I find it interesting that we as a society have a tendency to reject that which is different; those characteristics in others that are unfamiliar to us. We seem to make fun of those who are unusual. Rudolph was excluded and teased because of his nose but when Santa found a use for his difference his shallow reindeer friends reversed their scorn and loved him.
The background motivation for this story came in part from several sources and observations but primarily the idea that height and importance are not interrelated.
I’ve often been amazed at how society gives so much attention to the powerful and notable individuals. Being tall and powerful is important if you’re playing for the Lakers or fighting the Minotaur but I wonder, does size always matter? I know our civilization has historically found favor with those who are tall but could it be that some of our comments to young children make the situation worse.

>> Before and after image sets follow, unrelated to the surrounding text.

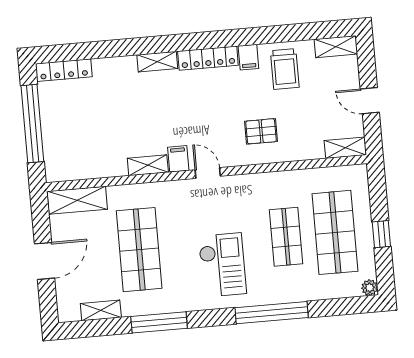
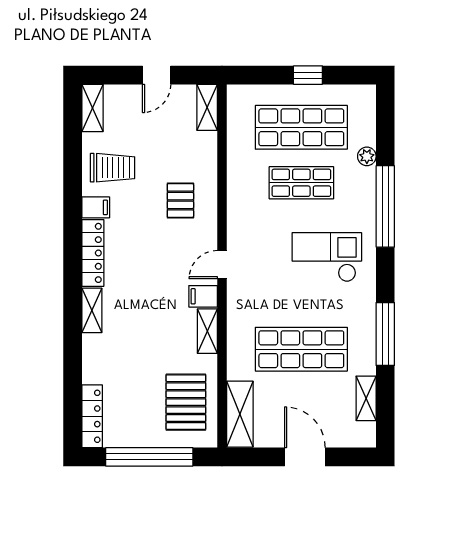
pallet: (84, 152) -> (186, 402), added
plant: (370, 288) -> (367, 156), moved

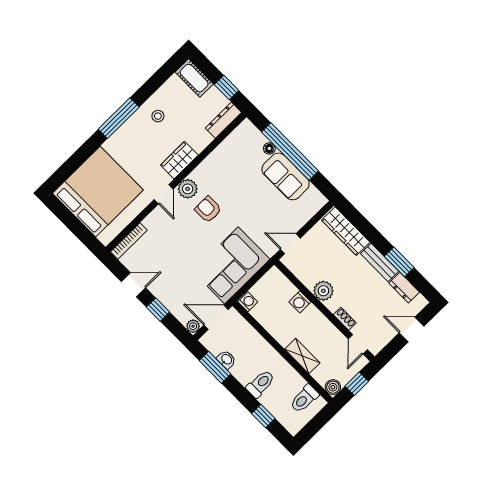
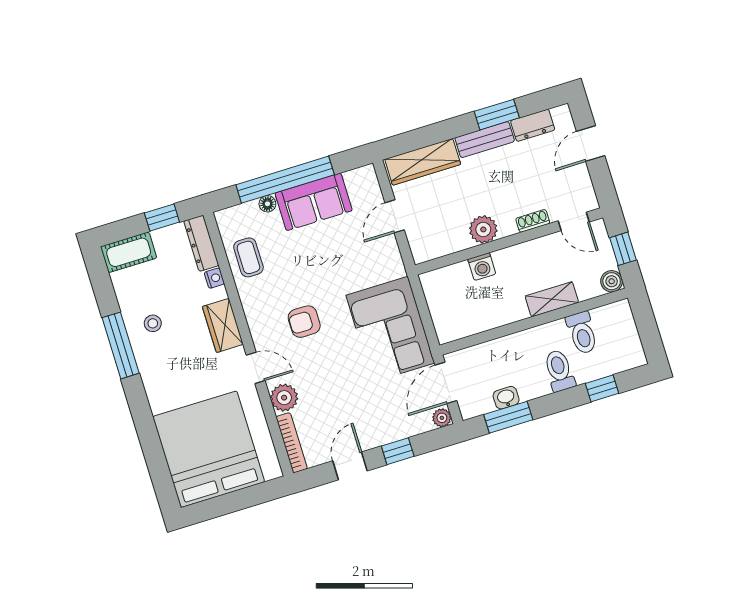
window: (119, 118) -> (121, 345), moved
nightstand: (206, 140) -> (214, 278), added
coffee table: (230, 154) -> (248, 257), added
plant: (188, 189) -> (284, 398), moved
door: (290, 244) -> (395, 216), moved
washing machine: (248, 302) -> (447, 332), removed
toilet: (304, 399) -> (582, 333), moved

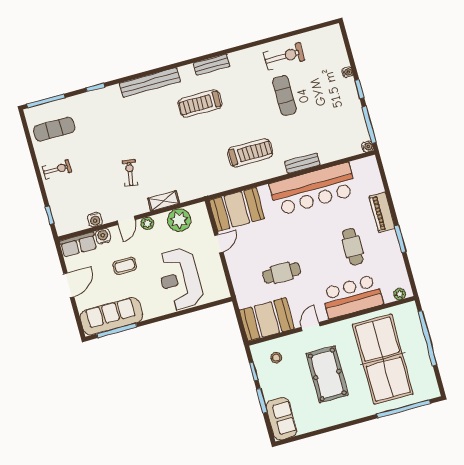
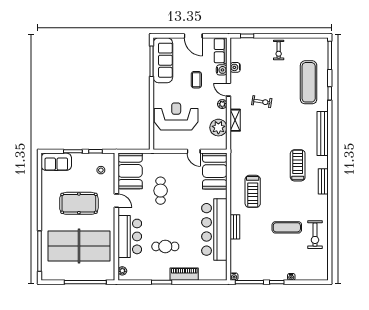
exercise mat: (54, 129) -> (309, 82), moved, width x1.36, depth x1.45

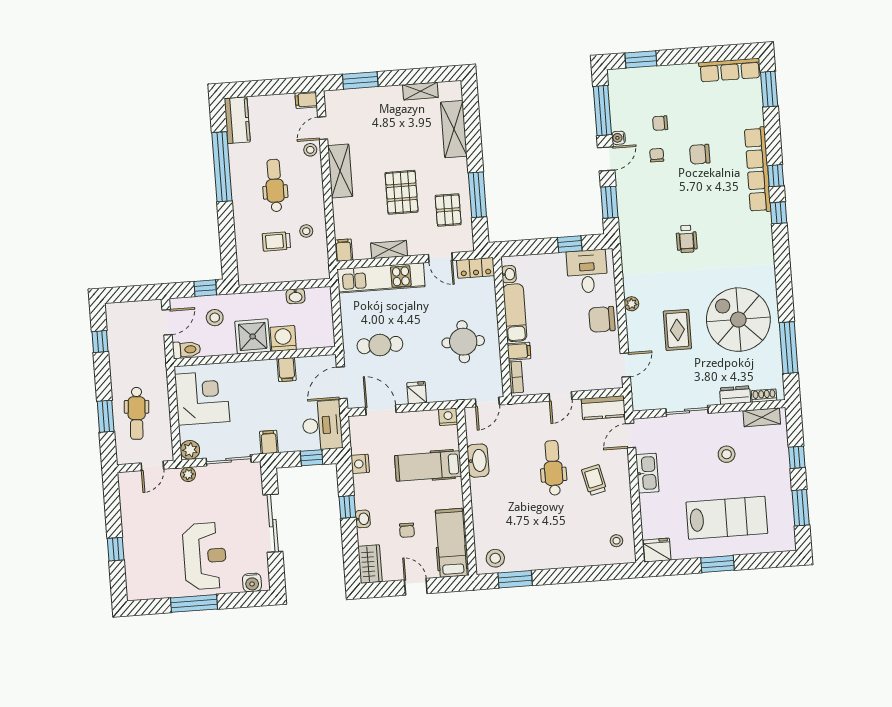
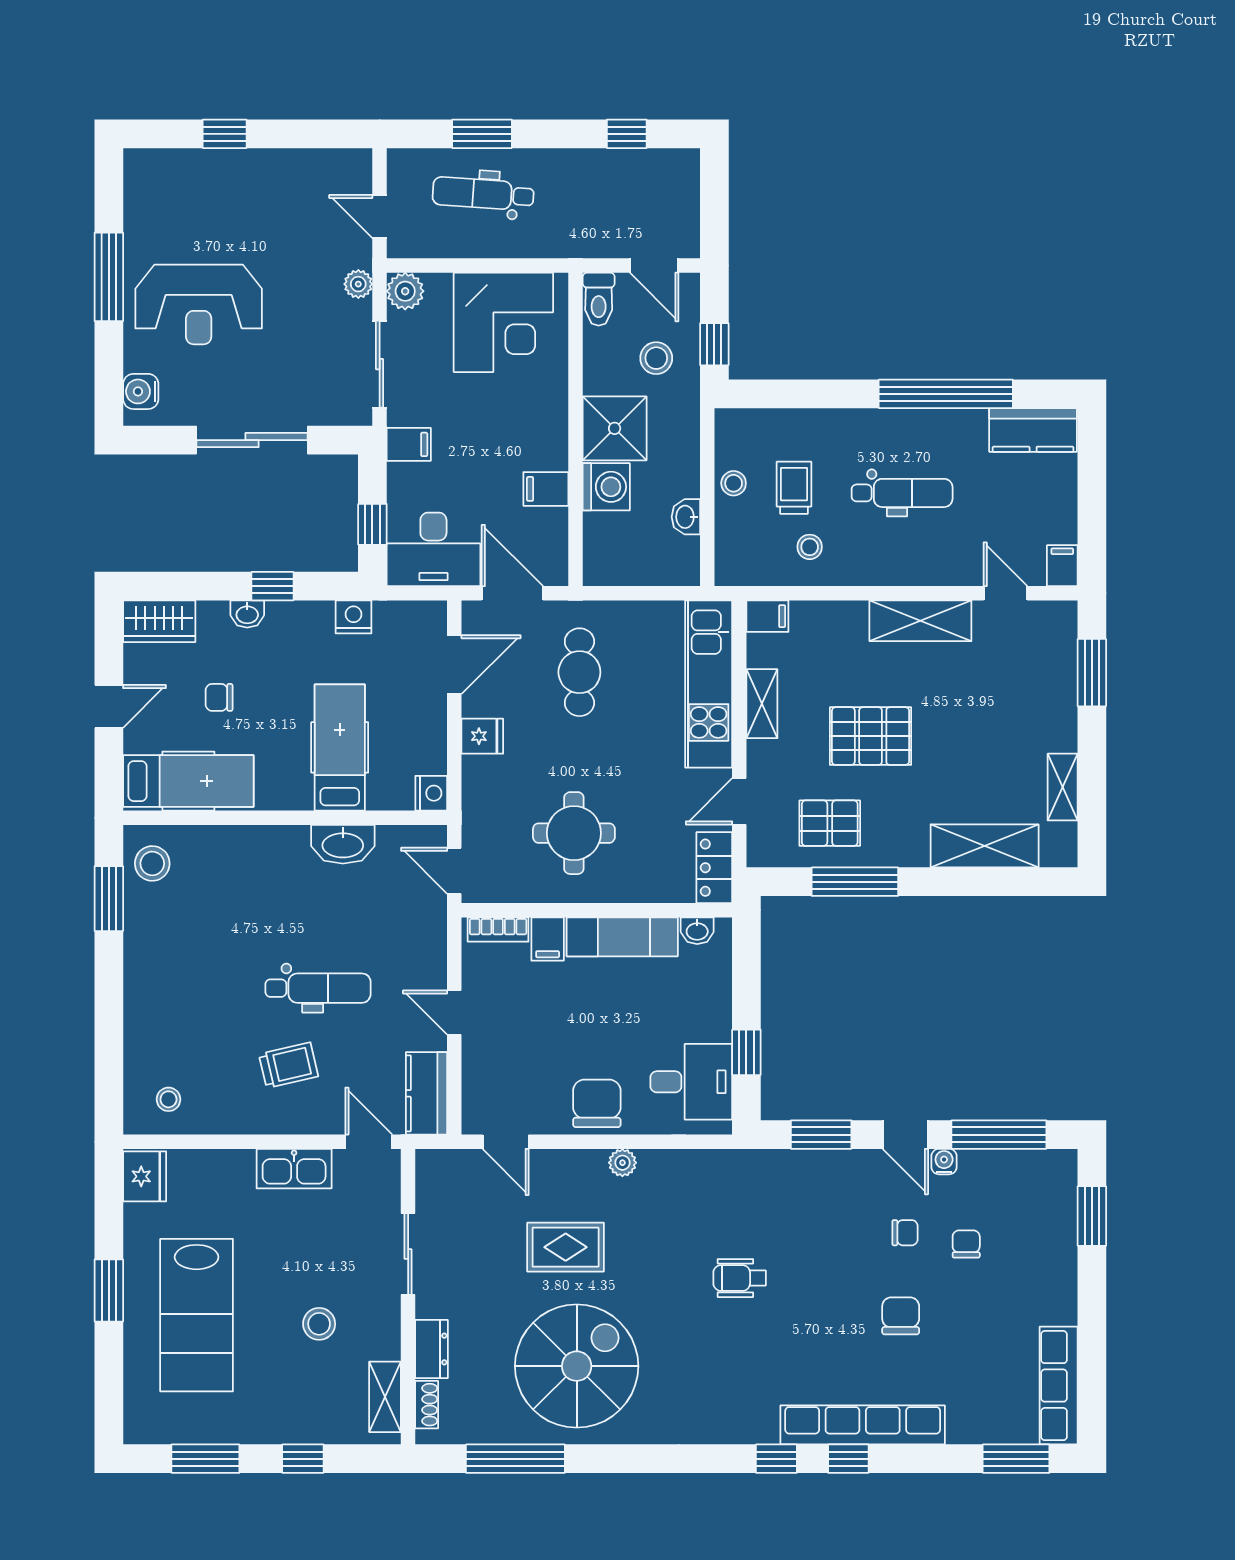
stool: (310, 150) -> (734, 483), moved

Quite often when we encounter a friend or relative’s child that we haven’t seen for a while we comment on how much they’ve grown. “Look at how big you’ve become,” we say. Perhaps noticing how much they’ve grown creates a background situation, an unconscious mental process that works in a negative way with some children. When they don’t grow as much as others especially compared to their classmates they could feel that they haven’t improved, that they’re not as important than the others because they’re short.
The main character in The Littlest Dragon and the Princess is excluded and teased at school due to his small size. Fortunately he meets an Old Dragon Sage who is able to introduce him to alternate ways of thinking, of the importance of having a positive mental out look.